A Polícia Judiciária Civil de Sorriso (425 km de Cuiabá), prendeu o principal acusado de ter matado a agrônoma Julia Barbosa de Souza, 29 anos, com um tiro na cabeça.

Jackson Furlan, 29 anos se apresentou na tarde deste domingo (10) na PJC juntamente com seu advogado, durante o depoimento ele se reservou ao direito de permanecer calado. A prisão preventiva do acusado foi autorizada pelo judiciário.

De acordo com o delegado que atendeu o caso, Jackson teria se irritado porque o veículo Toyota Hilux, na qual Julia estava no banco do passageiro estaria andando na frente do veículo do suspeito em baixa velocidade.

Em dado momento ele teria começado a perseguir o veículo no qual a agrônoma estava e disparado contra o mesmo acertando Julia. Para o delegado não há dúvidas de que foi Jackson quem atirou contra Júlia, o delegado, ainda classificou o crime como “um crime bárbaro, repugnante” completou dizendo que o crime chocou a sociedade na madrugada de sábado.

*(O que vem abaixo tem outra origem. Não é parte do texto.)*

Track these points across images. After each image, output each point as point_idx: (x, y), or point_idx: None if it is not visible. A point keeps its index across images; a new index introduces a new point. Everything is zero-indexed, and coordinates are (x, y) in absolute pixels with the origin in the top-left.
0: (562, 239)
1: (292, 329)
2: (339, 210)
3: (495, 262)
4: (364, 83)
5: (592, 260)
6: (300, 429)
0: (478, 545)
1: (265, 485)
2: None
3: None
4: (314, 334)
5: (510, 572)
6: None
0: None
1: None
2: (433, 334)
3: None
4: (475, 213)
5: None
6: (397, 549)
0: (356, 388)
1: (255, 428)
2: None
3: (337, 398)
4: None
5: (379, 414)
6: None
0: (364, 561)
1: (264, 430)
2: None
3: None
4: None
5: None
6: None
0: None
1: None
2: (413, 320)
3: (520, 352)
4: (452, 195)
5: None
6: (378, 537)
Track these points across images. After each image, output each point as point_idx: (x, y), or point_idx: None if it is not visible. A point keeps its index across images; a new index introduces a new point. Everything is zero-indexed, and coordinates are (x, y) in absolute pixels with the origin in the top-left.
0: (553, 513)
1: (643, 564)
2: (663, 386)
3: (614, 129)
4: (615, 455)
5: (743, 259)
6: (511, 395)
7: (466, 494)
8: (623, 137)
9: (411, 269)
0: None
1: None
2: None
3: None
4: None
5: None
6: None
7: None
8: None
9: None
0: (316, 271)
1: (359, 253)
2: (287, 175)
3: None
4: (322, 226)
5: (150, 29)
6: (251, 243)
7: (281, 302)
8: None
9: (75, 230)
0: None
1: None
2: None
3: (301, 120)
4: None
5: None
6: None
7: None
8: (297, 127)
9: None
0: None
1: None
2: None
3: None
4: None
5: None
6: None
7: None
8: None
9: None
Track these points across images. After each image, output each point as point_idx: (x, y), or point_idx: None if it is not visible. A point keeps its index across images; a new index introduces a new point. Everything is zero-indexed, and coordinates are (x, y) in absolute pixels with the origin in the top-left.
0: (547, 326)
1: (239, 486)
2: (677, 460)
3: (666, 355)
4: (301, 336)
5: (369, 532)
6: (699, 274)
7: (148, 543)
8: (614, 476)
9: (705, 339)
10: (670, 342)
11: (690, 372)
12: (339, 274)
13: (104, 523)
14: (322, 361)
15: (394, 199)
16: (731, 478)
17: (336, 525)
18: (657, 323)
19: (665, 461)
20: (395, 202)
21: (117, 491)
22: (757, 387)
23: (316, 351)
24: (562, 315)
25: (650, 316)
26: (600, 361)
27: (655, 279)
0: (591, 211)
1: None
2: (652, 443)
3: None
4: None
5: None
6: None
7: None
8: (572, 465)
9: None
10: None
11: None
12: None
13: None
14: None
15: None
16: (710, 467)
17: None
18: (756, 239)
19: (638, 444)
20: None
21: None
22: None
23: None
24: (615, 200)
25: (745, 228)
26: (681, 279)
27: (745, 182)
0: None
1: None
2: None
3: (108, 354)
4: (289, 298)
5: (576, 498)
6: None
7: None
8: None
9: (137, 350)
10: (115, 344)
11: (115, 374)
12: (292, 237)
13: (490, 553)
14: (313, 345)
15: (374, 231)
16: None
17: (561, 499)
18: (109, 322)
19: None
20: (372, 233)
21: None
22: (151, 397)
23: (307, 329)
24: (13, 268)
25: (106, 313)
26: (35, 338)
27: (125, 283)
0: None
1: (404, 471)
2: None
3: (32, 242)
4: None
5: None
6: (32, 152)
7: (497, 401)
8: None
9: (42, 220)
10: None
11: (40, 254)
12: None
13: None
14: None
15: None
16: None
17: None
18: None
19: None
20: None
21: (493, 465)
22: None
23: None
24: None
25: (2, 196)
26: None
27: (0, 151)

Julia estava com o namorado e pediu para ir comer um chocolate, foi então, que o namorado parou em uma conveniência para comprar o doce e saíram logo em seguida, ainda segundo os relatos, em dado momento Jackson se aproximou em outra caminhonete e a todo momento se aproximou para tentar ultrapassar o casal, ainda de acordo com o delegado, Jackson estava furioso por conta do transito lento, isso teria sido o suficiente para o suspeito disparar e tirar a vida da jovem.

“Começou uma perseguição, a vítima fez a volta na frente do posto, voltou pela Brescansin pela praça das Fontes, tentou despistar o suspeito, não conseguiu. Temos a imagem, o suspeito deu a ré e novamente voltou a perseguir a vítima até a avenida Brasil, incansavelmente. A todo momento a vítima tentando fugir desse suspeito, assim foi, na avenida Brasil. Próximo ao hospital o suspeito efetuou um disparou que foi certeiro, acertou a cabeça da vítima. Não teve discussão no trânsito, não teve ofensas, não teve xingamentos, não teve nada disto. O vidro da caminhonete da vítima estava fechado não teve trocas de farpas. Foi simplesmente porque a vítima estava devagar em uma rua que é para andar de vagar e isto foi suficiente para irritar o suspeito”, contou  o delegado.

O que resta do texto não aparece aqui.